=== Data in this exercise ===
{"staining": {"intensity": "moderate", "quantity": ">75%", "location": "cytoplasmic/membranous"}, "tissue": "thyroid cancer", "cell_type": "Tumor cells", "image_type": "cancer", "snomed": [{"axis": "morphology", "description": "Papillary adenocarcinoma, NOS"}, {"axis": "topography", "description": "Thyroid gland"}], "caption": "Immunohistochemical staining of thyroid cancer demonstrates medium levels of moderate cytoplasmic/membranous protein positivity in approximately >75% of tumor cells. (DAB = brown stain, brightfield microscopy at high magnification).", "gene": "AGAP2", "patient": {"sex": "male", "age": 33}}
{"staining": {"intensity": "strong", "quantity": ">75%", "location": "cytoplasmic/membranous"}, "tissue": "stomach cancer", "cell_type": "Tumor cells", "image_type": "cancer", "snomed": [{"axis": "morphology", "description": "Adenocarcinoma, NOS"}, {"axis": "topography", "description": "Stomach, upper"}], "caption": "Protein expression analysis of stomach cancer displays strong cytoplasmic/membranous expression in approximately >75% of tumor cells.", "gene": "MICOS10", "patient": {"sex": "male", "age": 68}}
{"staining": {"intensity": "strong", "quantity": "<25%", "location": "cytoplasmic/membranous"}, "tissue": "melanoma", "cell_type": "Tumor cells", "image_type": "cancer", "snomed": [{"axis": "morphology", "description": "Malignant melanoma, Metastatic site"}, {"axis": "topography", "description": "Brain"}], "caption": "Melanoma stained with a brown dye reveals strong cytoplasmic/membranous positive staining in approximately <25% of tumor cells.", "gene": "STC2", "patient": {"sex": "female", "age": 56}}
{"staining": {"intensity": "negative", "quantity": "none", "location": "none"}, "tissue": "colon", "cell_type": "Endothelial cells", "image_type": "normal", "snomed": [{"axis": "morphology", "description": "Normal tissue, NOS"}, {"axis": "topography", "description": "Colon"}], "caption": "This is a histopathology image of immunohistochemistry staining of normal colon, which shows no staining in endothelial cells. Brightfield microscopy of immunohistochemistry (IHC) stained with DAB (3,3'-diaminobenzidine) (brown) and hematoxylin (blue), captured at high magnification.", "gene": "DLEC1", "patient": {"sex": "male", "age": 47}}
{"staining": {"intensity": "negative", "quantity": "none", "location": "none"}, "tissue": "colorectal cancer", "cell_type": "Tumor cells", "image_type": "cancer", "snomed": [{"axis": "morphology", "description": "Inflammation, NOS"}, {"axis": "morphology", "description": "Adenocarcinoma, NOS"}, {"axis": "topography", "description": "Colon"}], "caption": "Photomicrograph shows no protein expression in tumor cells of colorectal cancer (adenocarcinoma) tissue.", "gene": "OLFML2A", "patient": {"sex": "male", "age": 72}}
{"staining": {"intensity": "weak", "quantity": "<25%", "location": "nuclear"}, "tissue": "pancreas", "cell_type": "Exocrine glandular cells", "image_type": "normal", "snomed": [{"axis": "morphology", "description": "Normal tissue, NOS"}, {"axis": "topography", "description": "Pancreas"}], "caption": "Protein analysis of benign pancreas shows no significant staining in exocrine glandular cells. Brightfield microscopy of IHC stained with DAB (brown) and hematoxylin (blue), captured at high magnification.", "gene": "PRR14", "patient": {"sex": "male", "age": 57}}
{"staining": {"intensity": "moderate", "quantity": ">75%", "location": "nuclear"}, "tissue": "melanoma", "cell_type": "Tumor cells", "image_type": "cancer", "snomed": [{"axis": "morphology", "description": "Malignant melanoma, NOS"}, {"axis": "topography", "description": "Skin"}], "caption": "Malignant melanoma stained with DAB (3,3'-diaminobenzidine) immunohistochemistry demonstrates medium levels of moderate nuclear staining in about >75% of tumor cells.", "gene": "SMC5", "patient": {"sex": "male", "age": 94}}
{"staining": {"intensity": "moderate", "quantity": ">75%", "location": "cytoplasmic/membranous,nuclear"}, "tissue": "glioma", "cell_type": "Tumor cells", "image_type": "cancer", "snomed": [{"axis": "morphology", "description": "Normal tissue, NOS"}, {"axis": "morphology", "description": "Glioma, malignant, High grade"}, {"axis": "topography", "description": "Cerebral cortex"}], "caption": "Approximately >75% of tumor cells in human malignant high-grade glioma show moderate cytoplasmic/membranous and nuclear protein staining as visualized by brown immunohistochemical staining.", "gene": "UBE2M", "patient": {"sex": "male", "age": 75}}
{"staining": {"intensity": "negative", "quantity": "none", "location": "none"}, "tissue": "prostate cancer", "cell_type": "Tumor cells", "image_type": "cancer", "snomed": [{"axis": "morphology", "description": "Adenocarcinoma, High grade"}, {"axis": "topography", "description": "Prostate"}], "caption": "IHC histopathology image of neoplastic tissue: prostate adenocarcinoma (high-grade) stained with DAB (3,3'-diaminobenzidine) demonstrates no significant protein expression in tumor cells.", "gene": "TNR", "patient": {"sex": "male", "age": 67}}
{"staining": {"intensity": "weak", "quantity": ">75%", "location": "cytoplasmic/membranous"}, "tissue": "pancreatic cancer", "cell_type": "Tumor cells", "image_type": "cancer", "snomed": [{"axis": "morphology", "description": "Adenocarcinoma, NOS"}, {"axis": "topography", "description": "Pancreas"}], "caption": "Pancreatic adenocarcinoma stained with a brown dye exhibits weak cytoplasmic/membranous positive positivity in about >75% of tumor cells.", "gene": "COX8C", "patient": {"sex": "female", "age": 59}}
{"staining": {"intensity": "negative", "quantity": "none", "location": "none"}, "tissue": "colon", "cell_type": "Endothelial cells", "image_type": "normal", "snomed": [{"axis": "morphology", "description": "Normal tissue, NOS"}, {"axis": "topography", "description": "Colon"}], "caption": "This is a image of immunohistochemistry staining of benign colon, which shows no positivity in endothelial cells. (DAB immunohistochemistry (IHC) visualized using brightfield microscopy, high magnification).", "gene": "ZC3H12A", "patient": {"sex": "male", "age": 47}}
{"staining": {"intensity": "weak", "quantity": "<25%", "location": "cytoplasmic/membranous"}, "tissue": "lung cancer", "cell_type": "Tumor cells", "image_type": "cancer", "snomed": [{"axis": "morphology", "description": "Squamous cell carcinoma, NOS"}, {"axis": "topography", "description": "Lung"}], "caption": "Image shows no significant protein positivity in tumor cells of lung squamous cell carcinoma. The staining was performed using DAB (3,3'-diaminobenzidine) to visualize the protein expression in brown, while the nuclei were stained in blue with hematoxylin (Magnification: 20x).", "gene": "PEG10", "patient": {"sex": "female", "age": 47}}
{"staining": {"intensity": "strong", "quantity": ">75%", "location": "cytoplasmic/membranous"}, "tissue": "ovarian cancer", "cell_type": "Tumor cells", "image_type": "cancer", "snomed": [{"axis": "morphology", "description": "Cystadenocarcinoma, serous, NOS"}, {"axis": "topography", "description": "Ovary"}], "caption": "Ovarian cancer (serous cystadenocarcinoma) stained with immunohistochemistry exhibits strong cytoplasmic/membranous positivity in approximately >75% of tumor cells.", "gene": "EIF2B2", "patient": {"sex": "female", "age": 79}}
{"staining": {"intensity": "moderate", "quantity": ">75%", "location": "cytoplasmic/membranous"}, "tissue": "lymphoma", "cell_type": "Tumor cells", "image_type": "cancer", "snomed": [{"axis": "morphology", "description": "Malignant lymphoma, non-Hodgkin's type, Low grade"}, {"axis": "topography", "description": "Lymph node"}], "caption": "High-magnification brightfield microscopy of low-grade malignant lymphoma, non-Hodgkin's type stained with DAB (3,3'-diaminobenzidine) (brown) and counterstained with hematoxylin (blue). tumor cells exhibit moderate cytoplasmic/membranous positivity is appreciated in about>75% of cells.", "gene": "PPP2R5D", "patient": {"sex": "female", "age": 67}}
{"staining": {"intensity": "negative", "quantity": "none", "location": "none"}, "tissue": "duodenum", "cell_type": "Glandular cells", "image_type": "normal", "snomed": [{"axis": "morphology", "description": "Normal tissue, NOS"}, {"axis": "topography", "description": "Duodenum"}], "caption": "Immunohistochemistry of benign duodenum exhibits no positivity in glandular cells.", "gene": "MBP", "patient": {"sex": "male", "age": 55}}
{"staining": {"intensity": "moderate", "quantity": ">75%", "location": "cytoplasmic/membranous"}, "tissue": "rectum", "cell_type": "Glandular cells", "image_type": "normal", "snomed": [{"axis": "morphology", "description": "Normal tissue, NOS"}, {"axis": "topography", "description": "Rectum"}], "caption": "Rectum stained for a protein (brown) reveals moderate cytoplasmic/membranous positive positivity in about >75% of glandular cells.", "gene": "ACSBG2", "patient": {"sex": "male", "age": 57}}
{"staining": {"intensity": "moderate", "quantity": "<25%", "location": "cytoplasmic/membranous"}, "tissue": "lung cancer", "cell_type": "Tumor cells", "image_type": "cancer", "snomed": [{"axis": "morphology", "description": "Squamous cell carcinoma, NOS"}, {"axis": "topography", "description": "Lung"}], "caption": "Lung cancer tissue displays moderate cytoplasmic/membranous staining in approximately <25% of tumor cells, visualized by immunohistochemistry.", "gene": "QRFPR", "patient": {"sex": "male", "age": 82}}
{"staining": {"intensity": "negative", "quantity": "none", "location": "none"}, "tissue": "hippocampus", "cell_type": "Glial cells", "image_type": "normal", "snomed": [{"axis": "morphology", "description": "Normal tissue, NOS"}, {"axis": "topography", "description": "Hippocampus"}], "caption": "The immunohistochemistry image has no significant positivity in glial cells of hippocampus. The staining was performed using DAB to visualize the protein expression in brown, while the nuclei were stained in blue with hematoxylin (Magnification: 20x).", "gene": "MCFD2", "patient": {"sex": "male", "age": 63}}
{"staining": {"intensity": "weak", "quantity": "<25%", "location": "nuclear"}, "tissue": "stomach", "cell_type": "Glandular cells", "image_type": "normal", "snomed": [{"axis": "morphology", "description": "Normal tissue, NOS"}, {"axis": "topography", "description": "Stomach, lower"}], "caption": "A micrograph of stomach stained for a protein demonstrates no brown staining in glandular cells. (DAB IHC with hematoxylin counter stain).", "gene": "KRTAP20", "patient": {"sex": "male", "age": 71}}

=== Task prompt ===
Scan the records above for the lines holding "is a histopathology" and "analysis of benign". Transcribe those two and every line between them word for word, and no others.

=== Task response ===
{"staining": {"intensity": "negative", "quantity": "none", "location": "none"}, "tissue": "colon", "cell_type": "Endothelial cells", "image_type": "normal", "snomed": [{"axis": "morphology", "description": "Normal tissue, NOS"}, {"axis": "topography", "description": "Colon"}], "caption": "This is a histopathology image of immunohistochemistry staining of normal colon, which shows no staining in endothelial cells. Brightfield microscopy of immunohistochemistry (IHC) stained with DAB (3,3'-diaminobenzidine) (brown) and hematoxylin (blue), captured at high magnification.", "gene": "DLEC1", "patient": {"sex": "male", "age": 47}}
{"staining": {"intensity": "negative", "quantity": "none", "location": "none"}, "tissue": "colorectal cancer", "cell_type": "Tumor cells", "image_type": "cancer", "snomed": [{"axis": "morphology", "description": "Inflammation, NOS"}, {"axis": "morphology", "description": "Adenocarcinoma, NOS"}, {"axis": "topography", "description": "Colon"}], "caption": "Photomicrograph shows no protein expression in tumor cells of colorectal cancer (adenocarcinoma) tissue.", "gene": "OLFML2A", "patient": {"sex": "male", "age": 72}}
{"staining": {"intensity": "weak", "quantity": "<25%", "location": "nuclear"}, "tissue": "pancreas", "cell_type": "Exocrine glandular cells", "image_type": "normal", "snomed": [{"axis": "morphology", "description": "Normal tissue, NOS"}, {"axis": "topography", "description": "Pancreas"}], "caption": "Protein analysis of benign pancreas shows no significant staining in exocrine glandular cells. Brightfield microscopy of IHC stained with DAB (brown) and hematoxylin (blue), captured at high magnification.", "gene": "PRR14", "patient": {"sex": "male", "age": 57}}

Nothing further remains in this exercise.